5. Pussycat Doll
Anne was the one who ended up sending Harry’s X Factor application in when he got cold feet.
“People tell me I’m a good singer. It’s normally my mum,” the 16-year-old said, already the charmer, when he auditioned for The X Factor in the spring of 2010, performing Stevie Wonder‘s ”Isn’t She Lovely” a cappella. “Singing is what I want to do and if people who can make that happen for me think I shouldn’t be doing that, then it’s a major setback in my plans.”
Well, they did and they didn’t. Harry didn’t make it through to the final Boys group, or even to the penultimate Boys group, but the show didn’t want to let him go.
Fatefully, Simon Cowell and Nicole Scherzinger, who was a guest judge filling in for Cheryl Cole, thought to group Harry together with fellow aspiring solo artists Liam Payne, Niall Horan, Zayn Malik and Louis Tomlinson.

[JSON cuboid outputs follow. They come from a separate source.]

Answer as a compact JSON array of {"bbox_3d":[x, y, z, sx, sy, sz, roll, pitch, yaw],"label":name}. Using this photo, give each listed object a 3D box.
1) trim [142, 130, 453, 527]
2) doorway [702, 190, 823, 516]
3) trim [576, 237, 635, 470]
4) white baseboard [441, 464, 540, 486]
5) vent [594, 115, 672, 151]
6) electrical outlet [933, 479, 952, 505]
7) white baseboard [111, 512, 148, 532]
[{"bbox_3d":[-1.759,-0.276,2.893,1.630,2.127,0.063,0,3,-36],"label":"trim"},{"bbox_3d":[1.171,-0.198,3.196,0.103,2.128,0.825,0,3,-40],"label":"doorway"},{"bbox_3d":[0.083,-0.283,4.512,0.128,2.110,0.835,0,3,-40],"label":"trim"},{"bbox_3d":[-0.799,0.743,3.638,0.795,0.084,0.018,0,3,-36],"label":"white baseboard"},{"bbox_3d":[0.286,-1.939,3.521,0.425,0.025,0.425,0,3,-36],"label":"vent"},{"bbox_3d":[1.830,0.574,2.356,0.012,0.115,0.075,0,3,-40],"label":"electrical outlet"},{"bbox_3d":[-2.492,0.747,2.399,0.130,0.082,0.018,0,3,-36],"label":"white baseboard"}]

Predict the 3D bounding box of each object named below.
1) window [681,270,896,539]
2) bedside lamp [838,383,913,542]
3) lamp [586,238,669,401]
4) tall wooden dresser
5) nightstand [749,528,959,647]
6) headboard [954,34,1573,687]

“Come on, I’m not going to take credit, but I’m going to take credit,” Scherzinger says in the 2013 documentary One Direction: Going Our Way about her usually uncredited role in capturing lightning in a bottle. (Louis Walsh, meanwhile, was the other judge, the one who infamously didn’t get Harry at all.)
It was Harry, however, who came up with the group’s name.

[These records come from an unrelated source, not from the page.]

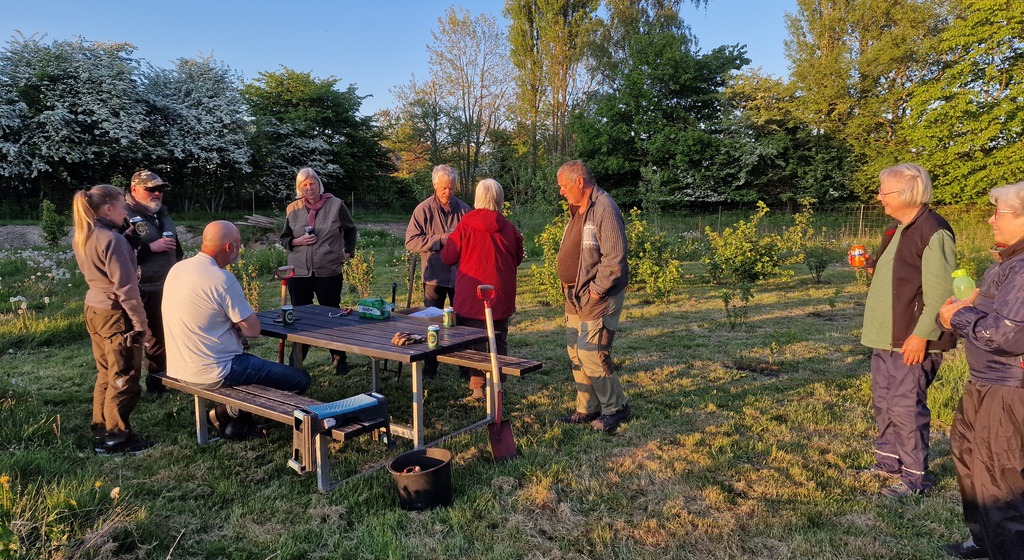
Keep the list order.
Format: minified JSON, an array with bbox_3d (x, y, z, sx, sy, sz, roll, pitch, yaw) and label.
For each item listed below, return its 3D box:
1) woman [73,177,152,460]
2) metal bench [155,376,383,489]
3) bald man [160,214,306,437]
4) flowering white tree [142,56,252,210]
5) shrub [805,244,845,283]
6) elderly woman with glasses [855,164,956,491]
[{"bbox_3d":[-2.450,0.248,4.178,0.420,1.620,0.460,-4,8,-30],"label":"woman"},{"bbox_3d":[-1.512,0.885,4.022,1.936,0.426,0.265,5,9,36],"label":"metal bench"},{"bbox_3d":[-1.670,0.350,4.290,0.620,1.380,0.740,6,9,43],"label":"bald man"},{"bbox_3d":[-15.915,-7.207,34.331,5.400,7.773,5.200,-1,8,0],"label":"flowering white tree"},{"bbox_3d":[5.661,-0.255,12.339,0.620,0.700,0.600,0,7,0],"label":"shrub"},{"bbox_3d":[2.090,0.261,3.595,0.460,1.710,0.500,2,7,17],"label":"elderly woman with glasses"}]

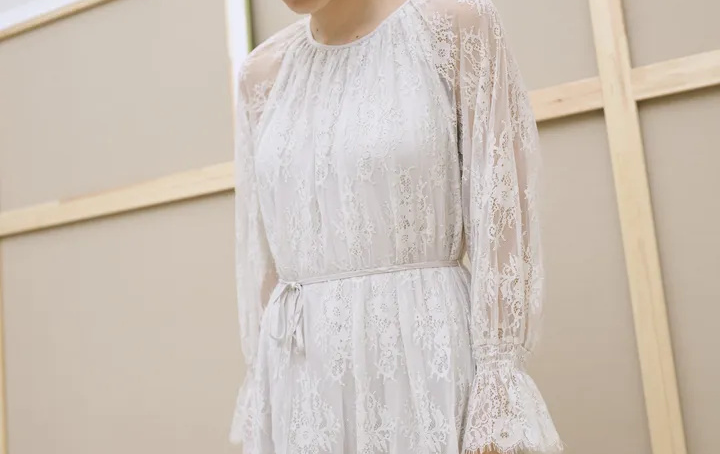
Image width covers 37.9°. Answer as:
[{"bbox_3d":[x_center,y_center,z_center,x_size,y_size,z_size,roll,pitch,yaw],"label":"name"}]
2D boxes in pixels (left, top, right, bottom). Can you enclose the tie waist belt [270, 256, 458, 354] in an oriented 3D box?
[{"bbox_3d":[0.006,0.100,1.300,0.255,0.110,0.190,-8,-10,26],"label":"tie waist belt"}]

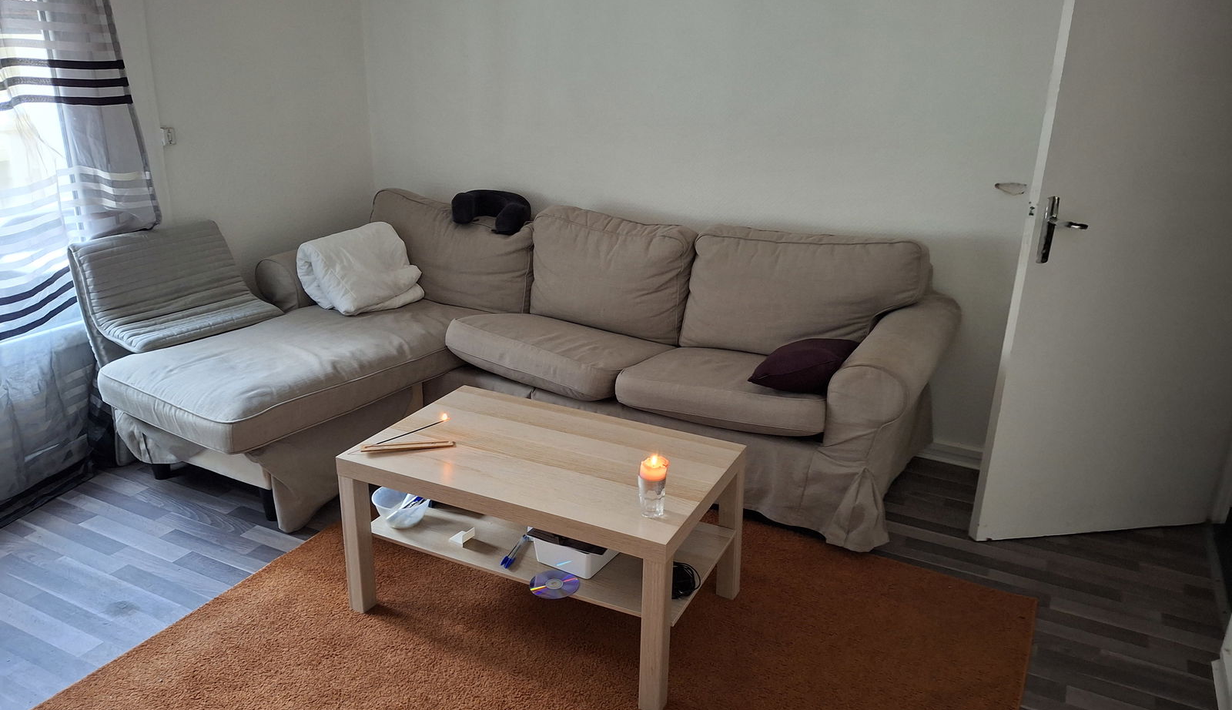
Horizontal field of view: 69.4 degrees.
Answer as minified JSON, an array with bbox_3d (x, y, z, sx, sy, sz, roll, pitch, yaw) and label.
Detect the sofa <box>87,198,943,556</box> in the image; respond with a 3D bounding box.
[{"bbox_3d":[-0.337,0.012,3.045,2.560,0.850,1.635,11,22,27],"label":"sofa"}]

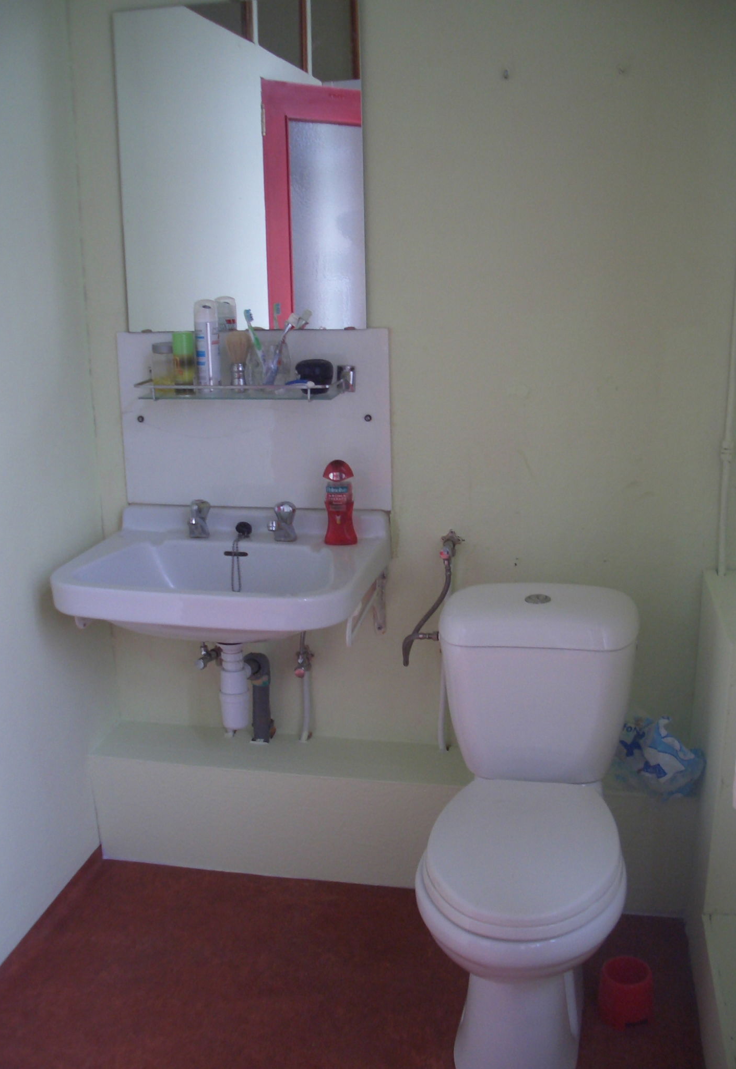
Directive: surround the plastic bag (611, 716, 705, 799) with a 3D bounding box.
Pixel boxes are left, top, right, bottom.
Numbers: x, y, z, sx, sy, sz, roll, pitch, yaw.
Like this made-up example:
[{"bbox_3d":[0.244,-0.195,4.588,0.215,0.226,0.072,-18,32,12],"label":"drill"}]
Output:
[{"bbox_3d":[0.651,0.480,2.435,0.207,0.148,0.180,2,13,11],"label":"plastic bag"}]

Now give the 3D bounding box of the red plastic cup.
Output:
[{"bbox_3d":[0.496,0.873,2.073,0.105,0.083,0.105,2,13,11],"label":"red plastic cup"}]

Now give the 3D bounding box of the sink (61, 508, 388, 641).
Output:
[{"bbox_3d":[-0.301,0.117,2.390,0.655,0.260,0.500,2,13,11],"label":"sink"}]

“I thought it sounded good,” he recalled on CBS Sunday Morning in 2017. ”We threw around names for a little bit, and I honestly don’t know. I suggested it and everyone was like, ‘Yeah, we like that,’ and then it kind of stuck, and that was what it was.”
“Basically we just came up with the idea to make loads of names up,” Zayn said on Phoenix’s Hot 97.5 FM in 2012, “and it was one of the first names Harry came up with. He just texted it to us and we were like, ‘Yeah, I like that, it’s cool.’ There were some really embarrassing ones that Liam came up with…What was the other one? USP—Unique Selling Point.”